Übersteigt der Gehalt von Bilirubin im Blut einen Grenzwert von etwa 18 Milligramm pro Deziliter, wird in der Regel eine Phototherapie eingeleitet.9 Diese soll verhindern, dass es zu Ablagerungen von Bilirubin im Gehirn und damit zu Hirnschäden beim Neugeborenen kommen kann.

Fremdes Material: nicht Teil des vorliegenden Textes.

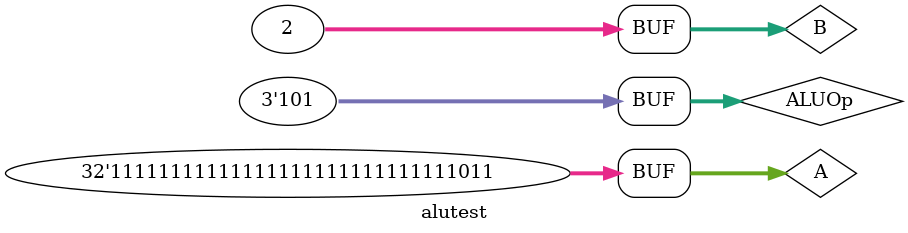
<source format=v>
`timescale 1ns / 1ps


module alutest;

	// Inputs
	reg [31:0] A;
	reg [31:0] B;
	reg [2:0] ALUOp;

	// Outputs
	wire [31:0] C;

	// Instantiate the Unit Under Test (UUT)
	alu uut (
		.A(A), 
		.B(B), 
		.ALUOp(ALUOp), 
		.C(C)
	);

	initial begin
		// Initialize Inputs
		A = -5;
		B = 2;
		ALUOp = 5;

		// Wait 100 ns for global reset to finish
		#100;
        
		// Add stimulus here

	end
      
endmodule


</source>
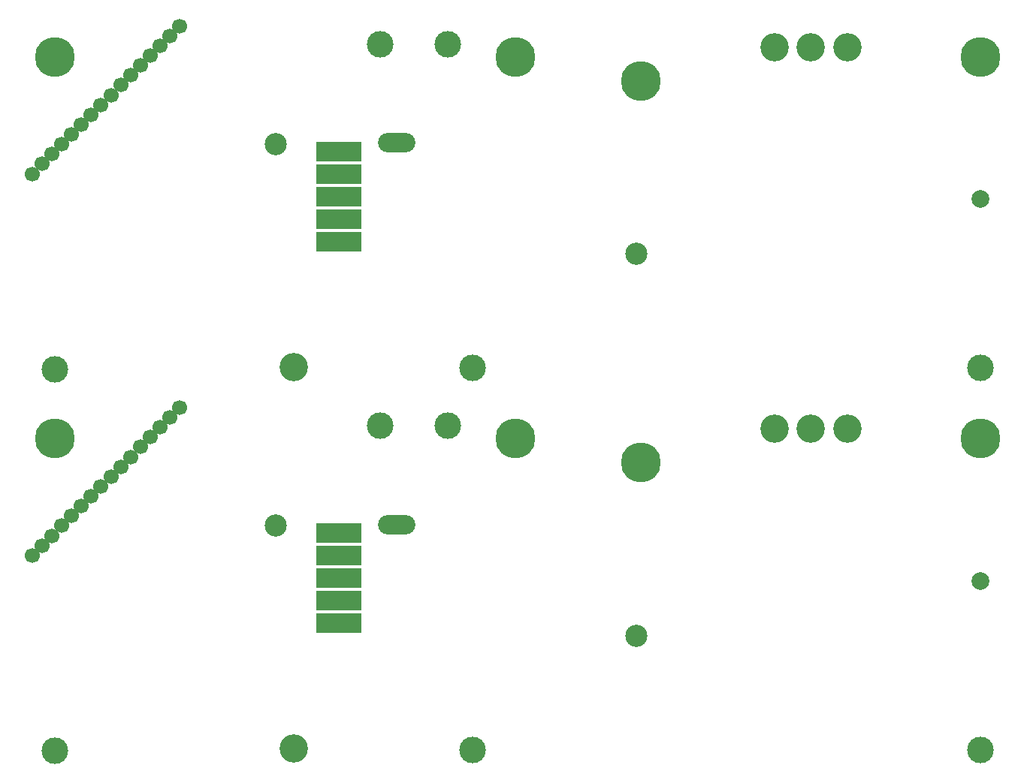
<source format=gbs>
G04 DipTrace 3.3.1.1*
G04 bottom_mask_dendy_gamepad_Remastered_rev2.7.gbs*
%MOMM*%
G04 #@! TF.FileFunction,Soldermask,Bot*
G04 #@! TF.Part,Single*
%ADD17C,2.0*%
%ADD26C,3.0*%
%ADD33C,4.5*%
%ADD34C,2.5*%
%ADD41C,3.2*%
%ADD43R,5.2X2.2*%
%ADD45C,1.7*%
%ADD47O,4.2X2.2*%
%ADD49C,3.2*%
%FSLAX35Y35*%
G04*
G71*
G90*
G75*
G01*
G04 BotMask*
%LPD*%
D33*
X11780283Y4857990D3*
D26*
X11780253Y1349290D3*
D33*
X1349283Y4857990D3*
D26*
Y1333390D3*
X6064683Y1349290D3*
D33*
X6540983Y4857990D3*
D26*
X5016783Y5000890D3*
X5778883D3*
D34*
X7906383Y2635290D3*
X3841983Y3873690D3*
D17*
X11780283Y3254490D3*
D33*
X7953983Y4588090D3*
D49*
X9875057Y4969167D3*
X10287850D3*
D47*
X5207317Y3889553D3*
D45*
X1206393Y3651383D3*
X1428667Y3873657D3*
X1539803Y3984793D3*
X1984350Y4429340D3*
X1762077Y4207067D3*
X1873213Y4318203D3*
X2095487Y4540477D3*
X2206623Y4651613D3*
X2317760Y4762750D3*
X1650940Y4095930D3*
X2428897Y4873887D3*
X2540033Y4985023D3*
X1095257Y3540247D3*
X2651170Y5096160D3*
D49*
X9462263Y4969167D3*
D45*
X2762307Y5207297D3*
D43*
X4556373Y3794293D3*
Y3540293D3*
Y3286293D3*
Y3032293D3*
Y2778187D3*
D41*
X4048320Y1365163D3*
D45*
X1317530Y3762520D3*
D33*
X11780283Y9160567D3*
D26*
X11780253Y5651867D3*
D33*
X1349283Y9160567D3*
D26*
Y5635967D3*
X6064683Y5651867D3*
D33*
X6540983Y9160567D3*
D26*
X5016783Y9303467D3*
X5778883D3*
D34*
X7906383Y6937867D3*
X3841983Y8176267D3*
D17*
X11780283Y7557067D3*
D33*
X7953983Y8890667D3*
D49*
X9875057Y9271743D3*
X10287850D3*
D47*
X5207317Y8192130D3*
D45*
X1206393Y7953960D3*
X1428667Y8176233D3*
X1539803Y8287370D3*
X1984350Y8731917D3*
X1762077Y8509643D3*
X1873213Y8620780D3*
X2095487Y8843053D3*
X2206623Y8954190D3*
X2317760Y9065327D3*
X1650940Y8398507D3*
X2428897Y9176463D3*
X2540033Y9287600D3*
X1095257Y7842823D3*
X2651170Y9398737D3*
D49*
X9462263Y9271743D3*
D45*
X2762307Y9509873D3*
D43*
X4556373Y8096870D3*
Y7842870D3*
Y7588870D3*
Y7334870D3*
Y7080763D3*
D41*
X4048320Y5667740D3*
D45*
X1317530Y8065097D3*
M02*

</source>
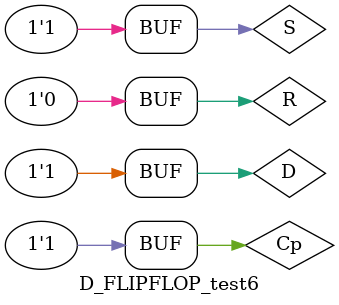
<source format=v>
`timescale 1ns / 1ps
module D_FLIPFLOP_test6 ();
  reg D, Cp,S,R;
  wire Q, Q_N;
  D_FLIPFLOP test6 (
      D,
      Cp,
      S,
      R,
      Q,
      Q_N
  );
  initial begin
    S=0;R=0;
    D = 0;
    #150;
    D = 1;
    #150;
    S=0;R=1;
    #150
    S=1;R=0;
  end

  always begin
    Cp = 0;
    #50;
    Cp = 1;
    #50;
  end

endmodule

</source>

Bei dieser Art der Lichttherapie wird die Haut des Babys im Krankenhaus rund um die Uhr mit sichtbarem Licht (keine UV-Strahlung) im Bereich von 410 bis 530 Nanometern bestrahlt.10 Durch den speziellen Energiebereich des Lichts, wandelt sich das Bilirubin in der Haut in eine wasserlösliche Substanz um und kann mit dem Urin ausgeschieden werden — die Leber wird entlastet. Der Säugling liegt dafür nur mit einer Windel und einem geeigneten Augenschutz bekleidet unter Weiß- und Blaulichtröhren. Wie lange die Therapie durchgeführt werden muss, hängt von Höhe des Bilirubingehalts im Blut ab.
Infrarotstrahlen zur Wärmebehandlung
Besonders häufig über dem Wickeltisch zu finden: Der Infrarotstrahler. Er soll verhindern, dass Babys beim Wickeln oder Umziehen zu schnell auskühlen. Doch auch Erwachsene nutzen diese Art der Phototherapie — häufig in Form von Rotlichtlampen.
Die Infrarotstrahlung wird auch als Wärmestrahlung bezeichnet und besonders gerne in der Medizin eingesetzt. Ihre Strahlungsenergie wird vom Körper aufgenommen und erzeugt einen Temperaturanstieg — dies fördert die Durchblutung und senkt die Muskelspannung. Häufig Anwendung findet die Infrarotstrahlung daher unter anderem bei Muskelschmerzen oder Arthrose.